Dari sudut sejarah, Leif Ericson
bukanlah tokoh penting. Hal-hal menyangkut penemuannya belum pernah tersebar
luas, begitu pula tidak meninggalkan perubahan apa pun baik di Amerika maupun
Eropa. Sebaliknya, berita penemuan Amerika oleh Colombus menyebar bagai kilat
ke seluruh Eropa. Hanya beberapa tahun sekembalinya Colombus, dan sebagai
akibat langsung dari penemuannya, banyak ekspedisi tambahan berdatangan di
Dunia Baru dan penaklukan serta kolonisasi pun mulailah.
Seperti
halnya tokoh-tokoh lain di dalam buku ini, Colombus mudah terkena gangguan
pelbagai komentar seakan-akan apa yang ia lakukan orang lain juga lakukan
andaikata Colombus tidak pernah hidup di dunia.
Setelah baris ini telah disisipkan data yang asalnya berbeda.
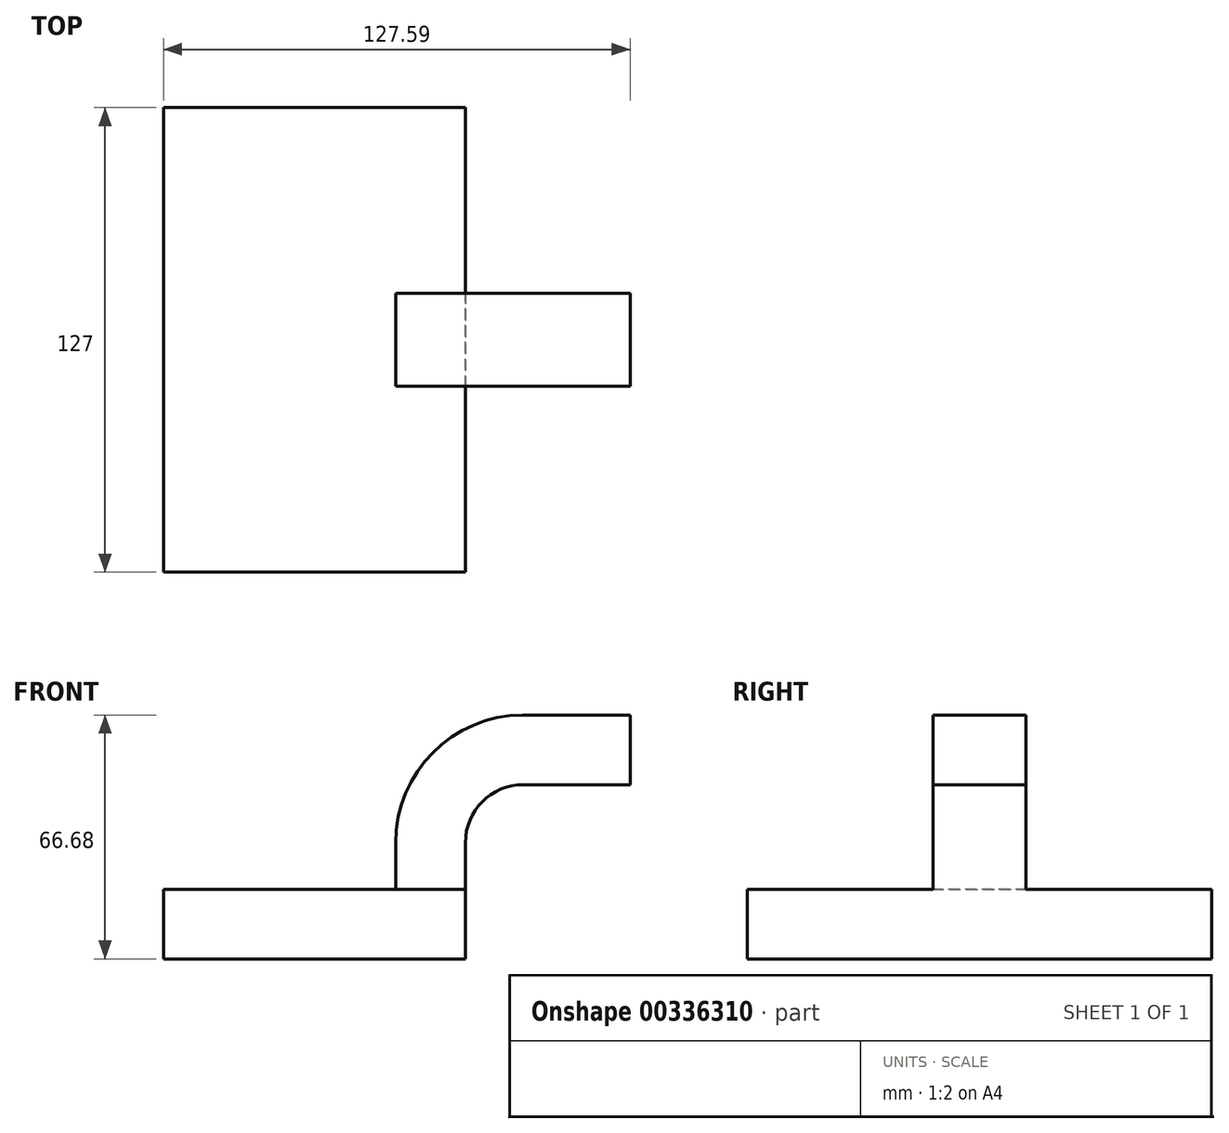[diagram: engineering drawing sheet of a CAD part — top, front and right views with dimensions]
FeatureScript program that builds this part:
annotation { "Feature Type Name" : "Feature", "Feature Type Description" : "" }
export const myFeature = defineFeature(function(context is Context, id is Id, definition is map)
    precondition{}
    {
        {
            var Q0;
            Q0=qCreatedBy(makeId("Front.planeOp"),FACE);
            var sketch = newSketch(context, id + "F0", { "sketchPlane" : qUnion([Q0])});
            skLineSegment(sketch, "E0.bottom", {"start": v(-41.28, -9.53) * mm, "end": v(41.28, -9.53) * mm});
            skLineSegment(sketch, "E0.top", {"start": v(-41.28, 9.53) * mm, "end": v(41.28, 9.53) * mm});
            skLineSegment(sketch, "E0.left", {"start": v(-41.28, -9.53) * mm, "end": v(-41.28, 9.53) * mm});
            skLineSegment(sketch, "E0.right", {"start": v(41.28, -9.53) * mm, "end": v(41.28, 9.53) * mm});
            skPoint(sketch, "E0.middle", {"position": v(0, 0) * mm});
            skLineSegment(sketch, "E1", {"start": v(41.28, 9.53) * mm, "end": v(41.28, 22.23) * mm});
            skArc(sketch, "E2", {"start": v(41.27, 22.23) * mm, "mid": v(45.92, 33.45) * mm, "end": v(57.15, 38.1) * mm});
            skLineSegment(sketch, "E3.bottom", {"start": v(61.21, 34.01) * mm, "end": v(112.01, 34.01) * mm});
            skLineSegment(sketch, "E3.top", {"start": v(61.21, 62.59) * mm, "end": v(112.01, 62.59) * mm});
            skLineSegment(sketch, "E3.left", {"start": v(61.21, 34.01) * mm, "end": v(61.21, 62.59) * mm});
            skLineSegment(sketch, "E3.right", {"start": v(112.01, 34.01) * mm, "end": v(112.01, 62.59) * mm});
            skPoint(sketch, "E3.middle", {"position": v(86.61, 48.3) * mm});
            skLineSegment(sketch, "E4", {"start": v(57.15, 38.1) * mm, "end": v(86.31, 38.1) * mm});
            skLineSegment(sketch, "E5.0", {"start": v(57.15, 57.15) * mm, "end": v(86.31, 57.15) * mm});
            skArc(sketch, "E5.1", {"start": v(22.23, 22.23) * mm, "mid": v(32.45, 46.92) * mm, "end": v(57.15, 57.15) * mm});
            skLineSegment(sketch, "E5.2", {"start": v(22.23, 9.53) * mm, "end": v(22.23, 22.23) * mm});
            skFitSpline(sketch, "E6", {"points": [v(-41.28, 9.53) * mm, v(57.15, 57.15) * mm], "startDerivative": vector(1.12, 69.82) * mm, "endDerivative": vector(146.14, 0.36) * mm});
            skLineSegment(sketch, "E7", {"start": v(86.31, 57.15) * mm, "end": v(86.31, 38.1) * mm});
            skSolve(sketch);
        }
        {
            var Q0;
            Q0=makeQuery(id+"F0.imprint","IMPRINT",FACE,{"disambiguationData":[TD([[makeQuery(id+"F0.imprint","IMPRINT",EDGE,{"derivedFrom":sQuery(id+"F0.wireOp",EDGE,"E0.bottom")}),1.0]])]});
            extrude(context, id + "F1", {"entities" : qUnion([Q0]), "endBound" : BoundingType.SYMMETRIC, "oppositeDirection" : true, "depth" : 127 * mm});
        }
        {
            var Q0;
            {var subQ7=sQuery(id+"F0.wireOp",EDGE,"E1");Q0=makeQuery(id+"F0.imprint","IMPRINT",FACE,{"disambiguationData":[TD([[makeQuery(id+"F0.imprint","IMPRINT",EDGE,{"derivedFrom":subQ7}),1.0]])]});}
            var Q1;
            {var subQ5=sQuery(id+"F0.wireOp",EDGE,"E7");Q1=makeQuery(id+"F0.imprint","IMPRINT",FACE,{"disambiguationData":[TD([[makeQuery(id+"F0.imprint","IMPRINT",EDGE,{"derivedFrom":subQ5}),-1.0]])]});}
            extrude(context, id + "F2", {"entities" : qUnion([Q0, Q1]), "operationType" : NewBodyOperationType.ADD, "endBound" : BoundingType.SYMMETRIC, "depth" : 25.4 * mm});
        }
        {
            var Q0;
            Q0=makeQuery(id+"F0.imprint","IMPRINT",FACE,{"disambiguationData":[TD([[makeQuery(id+"F0.imprint","IMPRINT",EDGE,{"derivedFrom":sQuery(id+"F0.wireOp",EDGE,"E5.1")}),1.0]])]});
            extrude(context, id + "F3", {"entities" : qUnion([Q0]), "operationType" : NewBodyOperationType.ADD, "endBound" : BoundingType.SYMMETRIC, "depth" : 15.88 * mm});
        }
    });
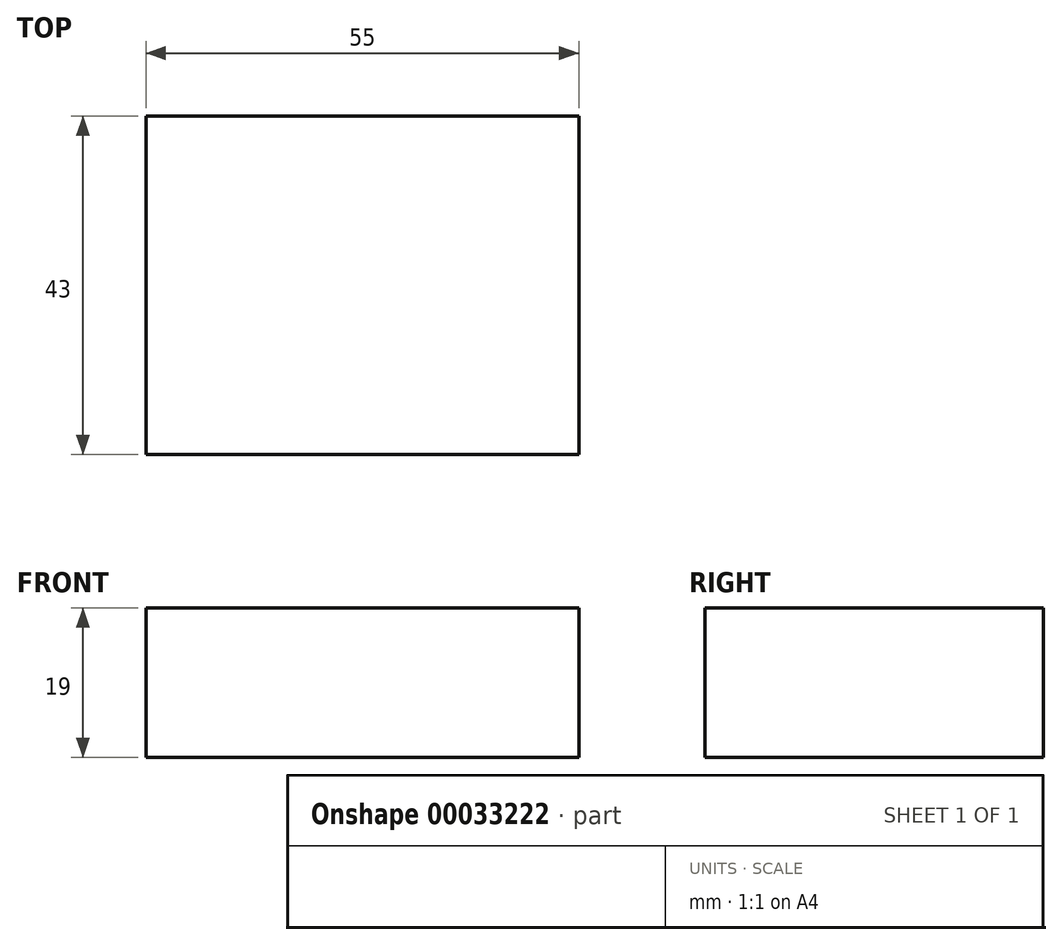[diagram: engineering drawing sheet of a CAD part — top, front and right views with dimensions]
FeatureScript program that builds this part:
annotation { "Feature Type Name" : "Feature", "Feature Type Description" : "" }
export const myFeature = defineFeature(function(context is Context, id is Id, definition is map)
    precondition{}
    {
        {
            var Q0;
            Q0=qCreatedBy(makeId("Top.planeOp"),FACE);
            var sketch = newSketch(context, id + "F0", { "sketchPlane" : qUnion([Q0])});
            skLineSegment(sketch, "E0.bottom", {"start": v(27.5, 21.5) * mm, "end": v(-27.5, 21.5) * mm});
            skLineSegment(sketch, "E0.top", {"start": v(27.5, -21.5) * mm, "end": v(-27.5, -21.5) * mm});
            skLineSegment(sketch, "E0.left", {"start": v(27.5, 21.5) * mm, "end": v(27.5, -21.5) * mm});
            skLineSegment(sketch, "E0.right", {"start": v(-27.5, 21.5) * mm, "end": v(-27.5, -21.5) * mm});
            skPoint(sketch, "E0.middle", {"position": v(0, 0) * mm});
            skSolve(sketch);
        }
        {
            var Q0;
            Q0 = qSketchRegion(id + "F0", true);
            extrude(context, id + "F1", {"entities" : qUnion([Q0]), "depth" : (19 / 2) * mm, "hasSecondDirection" : true, "secondDirectionOppositeDirection" : true, "secondDirectionDepth" : (19 / 2) * mm});
        }
    });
Eropa abad ke-15 M berada dalam
keadaan risau dan berkemelut: dunia perdagangan berkembang, penjelajahan daerah
baru tak terelakkan. Bangsa Portugis nyatanya memang aktif amat mencari arus
jalan baru ke Timur, pada saat-saat menentukan sebelum Colombus.
Adalah mungkin sekali Amerika cepat
atau lambat ditemukan oleh orang Eropa; bahkan mungkin sekali kalaulah ada
penundaan, saatnya tidak begitu lama. Tetapi perkembangan berikutnya akan
sangat jauh berbeda apabila Amerika ditemukan --katakanlah tahun 1510-- oleh
ekspedisi orang Perancis atau Inggris dan bukannya tahun 1492 oleh Colombus.
Dengan dalih apa pun memang nyatanya Colombuslah orang yang menemukan benua
Amerika.
Kemungkinan keberatan ketiga adalah,
bahkan sebelum perjalanan Colombus banyak orang-orang Eropa abad ke-15 yang
sudah maklum bahwa sesungguhnya bumi ini bulat bentuknya. Teori ini sudah
diungkapkan oleh filosof Yunani berabad-abad sebelumnya, dan pembenaran yang
tak tergoyahkan dari hipotesa Aristoteles sudah cukup untuk meyakinkan kaum
terpelajar Eropa di tahun 1400-an. Sementara itu, Colombus sendiri tidak
terkenal orang yang menunjukkan bahwa bumi ini bulat. (Paling tidak, dia tidak
berhasil melakukannya). Dia masyhur dalam hal penemuan Dunia Baru, yang baik
orang Eropa abad ke-15 atau Aristoteles tak tahu menahu adanya benua Amerika.
Akhlak
Colombus tidaklah sepenuhnya dikagumi. Dia terkenal kikir. Sifat inilah yang
menyebabkan dia menghadapi kesulitan memperoleh tunjangan dana dari Ratu
Isabella karena Colombus terlampau menampakkan keserakahannya tatkala melakukan
tawar-menawar. Juga --walaupun tidak pantas menuduhnya menurut ukuran etika
jaman sekarang-- dia memperlakukan orang-orang Indian dengan kekejaman yang
sangat. Karena itu, daftar buku ini bukanlah terdiri dari orang-orang yang
paling bijak bestari dalam sejarah, melainkan orang yang paling berpengaruh,
dan dalam kerangka ukuran ini Colombus menempati urutan nyaris paling atas.